I suppose my starting point would be - anything in startups is inherently a risky play, so while you know that putting your money in a “bank for startups” is higher risk than putting it in something more traditional, you’re probably making a trade off against the benefits of banking with a specialised bank (venture debt available without traditional levels of collateral, they understand your biz model, they will give you a bank manager who you can call even with relatively small amounts deposited, etc etc etc).

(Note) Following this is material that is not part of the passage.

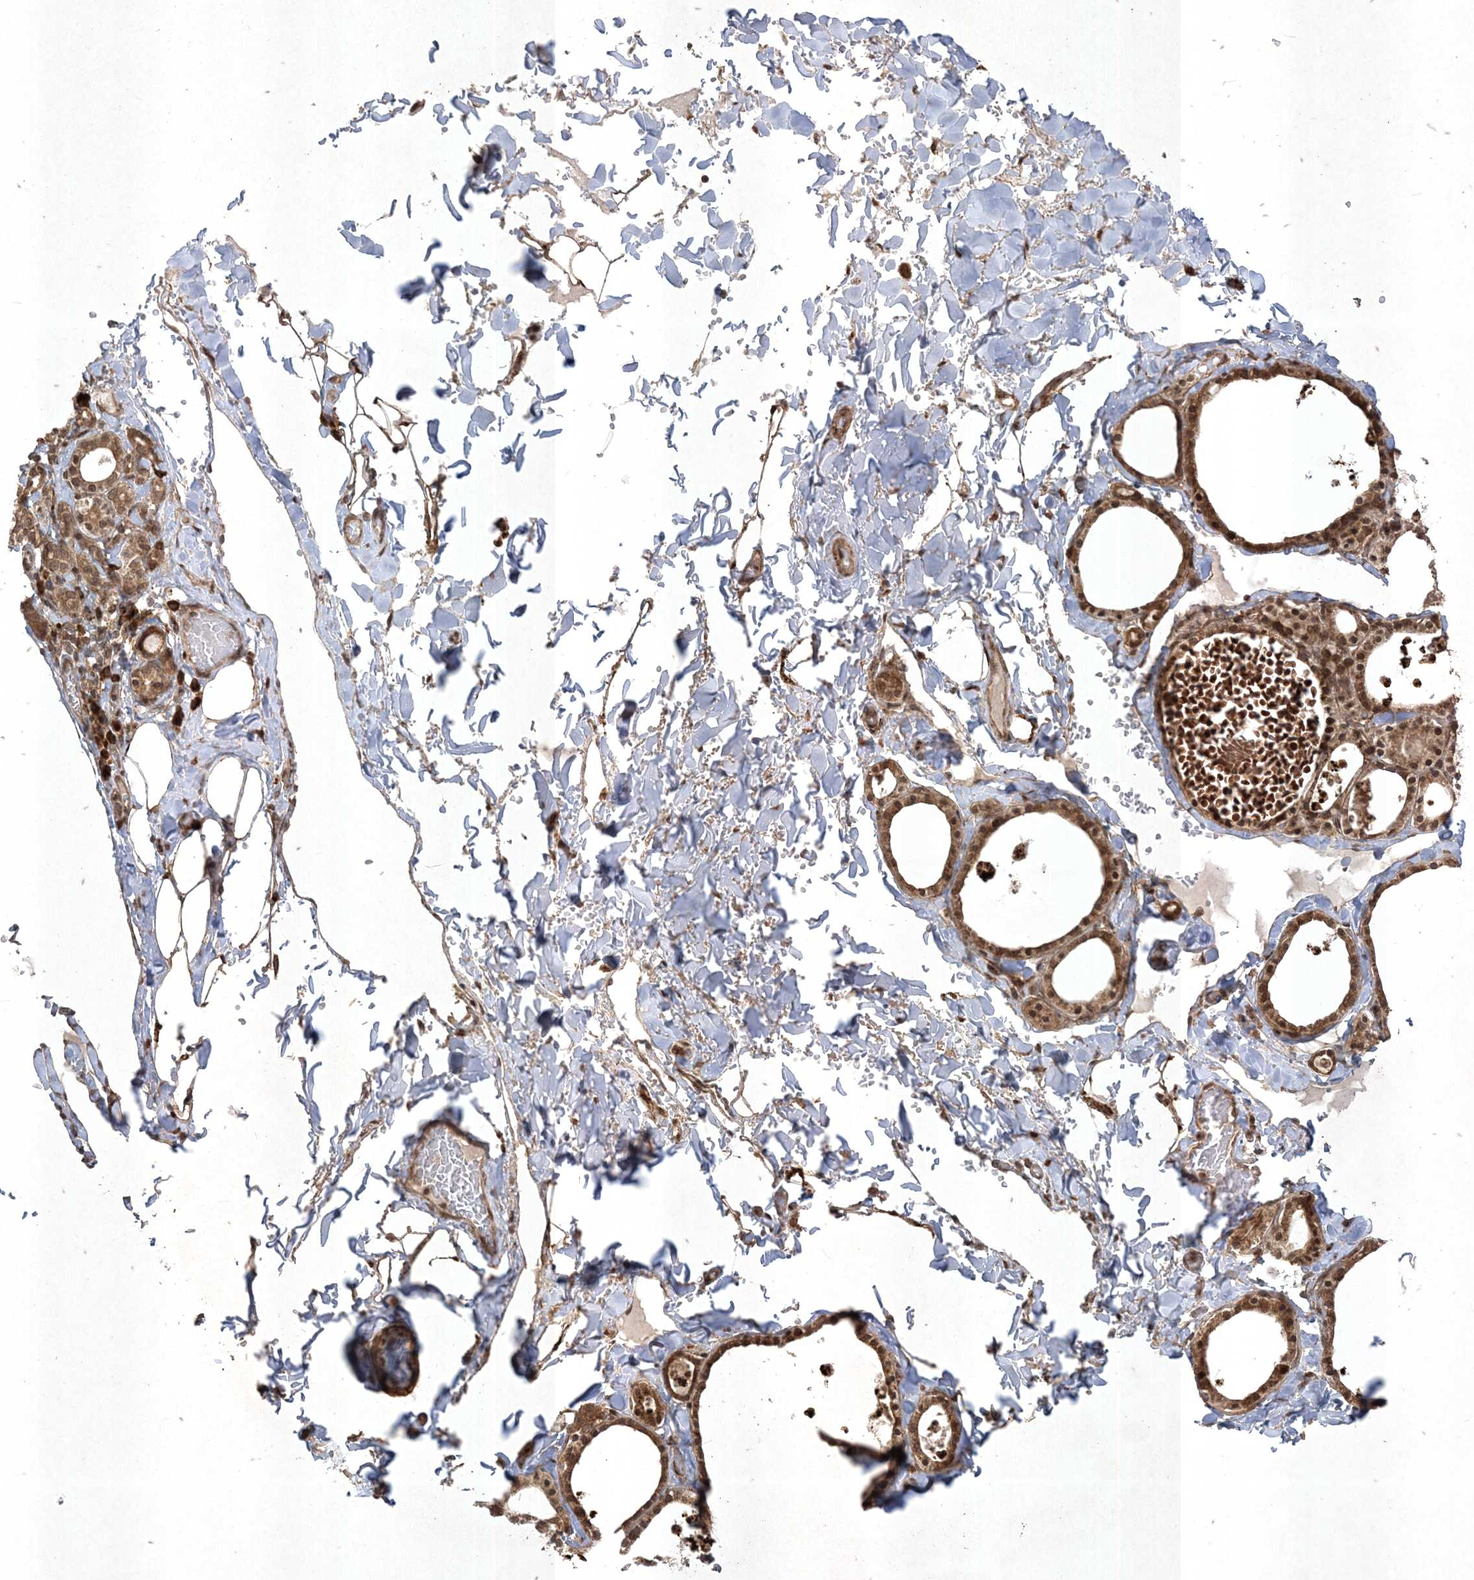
{"staining": {"intensity": "moderate", "quantity": ">75%", "location": "cytoplasmic/membranous,nuclear"}, "tissue": "thyroid gland", "cell_type": "Glandular cells", "image_type": "normal", "snomed": [{"axis": "morphology", "description": "Normal tissue, NOS"}, {"axis": "topography", "description": "Thyroid gland"}], "caption": "Immunohistochemical staining of normal thyroid gland demonstrates moderate cytoplasmic/membranous,nuclear protein positivity in about >75% of glandular cells.", "gene": "RRAS", "patient": {"sex": "male", "age": 56}}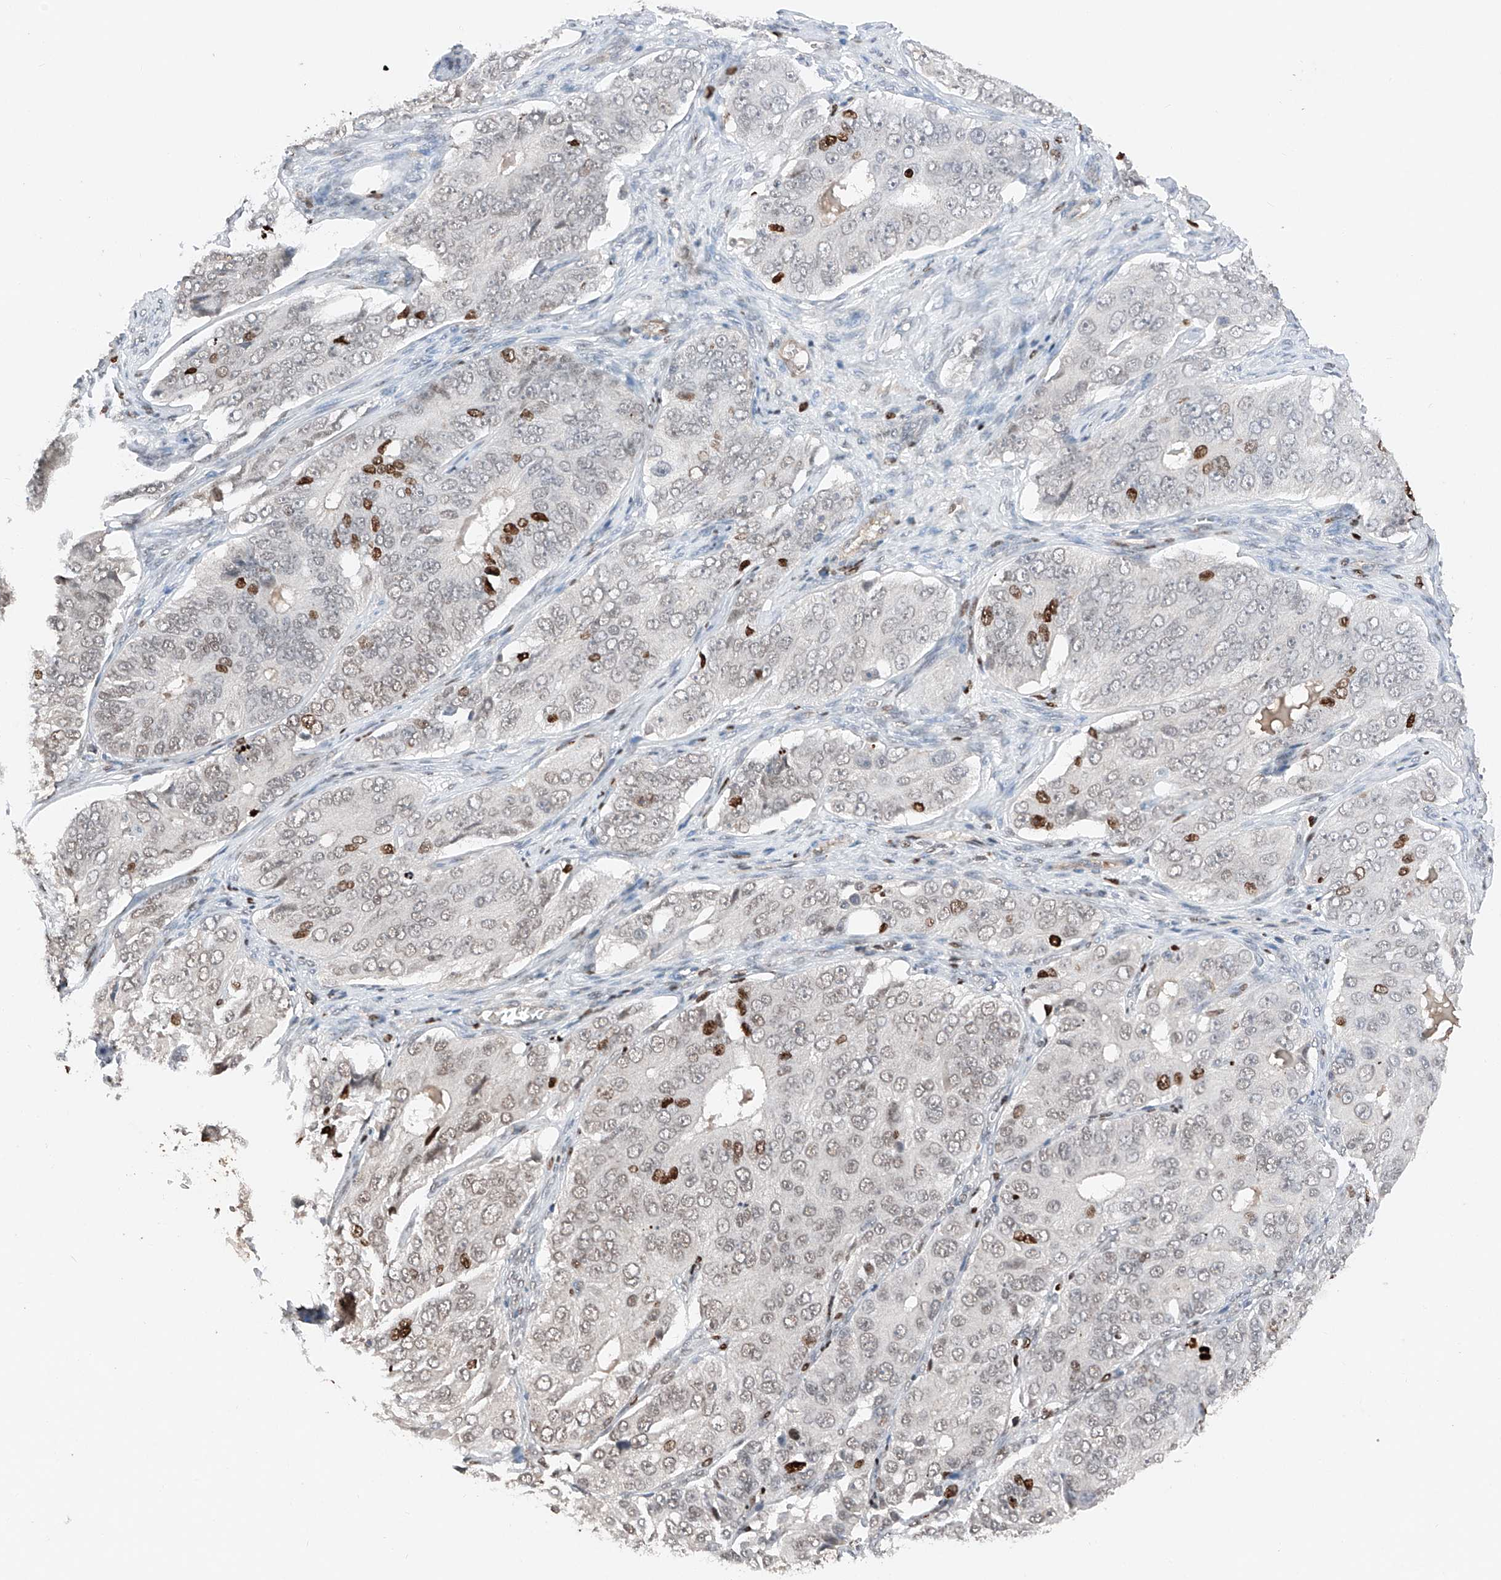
{"staining": {"intensity": "moderate", "quantity": "<25%", "location": "nuclear"}, "tissue": "ovarian cancer", "cell_type": "Tumor cells", "image_type": "cancer", "snomed": [{"axis": "morphology", "description": "Carcinoma, endometroid"}, {"axis": "topography", "description": "Ovary"}], "caption": "High-power microscopy captured an immunohistochemistry histopathology image of endometroid carcinoma (ovarian), revealing moderate nuclear staining in about <25% of tumor cells.", "gene": "TBX4", "patient": {"sex": "female", "age": 51}}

Secondly, systemic risk can be really really hard to see in the abstract. VCs will have been recommending SVB for the entire modern history of Sillicon Valley, and the actual risk in this case seems to have been created mostly in 2021. “Too big to fail” probably doesn’t apply here from a whole economy POV, but I suppose if you’re a founder without the time to think too deeply about whether SVBs balance sheet has changed from being relatively safe to incredibly risky and exposed to interest rate risk, it’s easy to think “I will bank with the startup default choice that has been doing this for 40 years.” What could go wrong now, given the startup industry is so much more established than then? I’d call this an example of outsourced thinking, and we do it every day in so many places. When we get on the bus, we don’t check whether the bus driver knows the route and will drive to X. It’s the bus! It just goes to X, every day!

Then I guess there’s actual unavoidable commitment. I know there are terms sheets that require SVB, and certainly I know from personal experience the venture debt (one form of the loans they provide) has lock in to their platform. Basically if you bank with them, you can access potentially huge personal and business benefits that can’t be accessed elsewhere, and then you are locked in to banking with them lest you lose these.

Lastly I think there’s just an interesting point around time since economies have been in high-interest states. In 2008 VC existed, but that was 15 years ago! If you are a 35 year old founder now, you were just 20 then. Your adult life has never seen a high-interest economy. People can be smart, but it takes exposure to a set of problems to form principles about what the risks are, and not everyone has an economics background. Plus, they would have needed to know: - interest rates going up means bonds that were bought at previous rates are underwater and can’t be sold at HTM prices (I’m sure they could intuit this, but is it something they need to think about day-to-day to run a small healthtech firm???) - SVB has a shit ton of these in its portfolio because they wanted to make returns and couldn’t find them elsewhere - That SVB was unstable enough otherwise in terms of capital requirements to be at risk even with minor market movement - How bank runs work, and that VCs would fuel a bank run rather than stick by the bank they’d been working with so closely for 40 years

That’s a lot of things to know! And a lot of things to tie together! I just don’t think your typical person in the startup industry has exposure to all of them, or the time to think about them.


One more thought - I do know someone who is not based in SV who asked questions about liquidity to his SVB account manager / salesperson and found the answers troubling enough that they refused the terms and therefore now don’t have any money caught up in this. Plus there are short sellers etc who made a lot of money on it, as well as plenty that pulled out earlier and now have their money safe somewhere else.

I guess it’s kind of funny that an industry that describes itself as trying to empower contrarians missed this, but being a contrarian often means taking short term beatings for long term gains, and there are so many of those to do in a startup who you bank with might not feel like the most important one to expend energy on. But it’s not that funny for people who won’t get paid this month.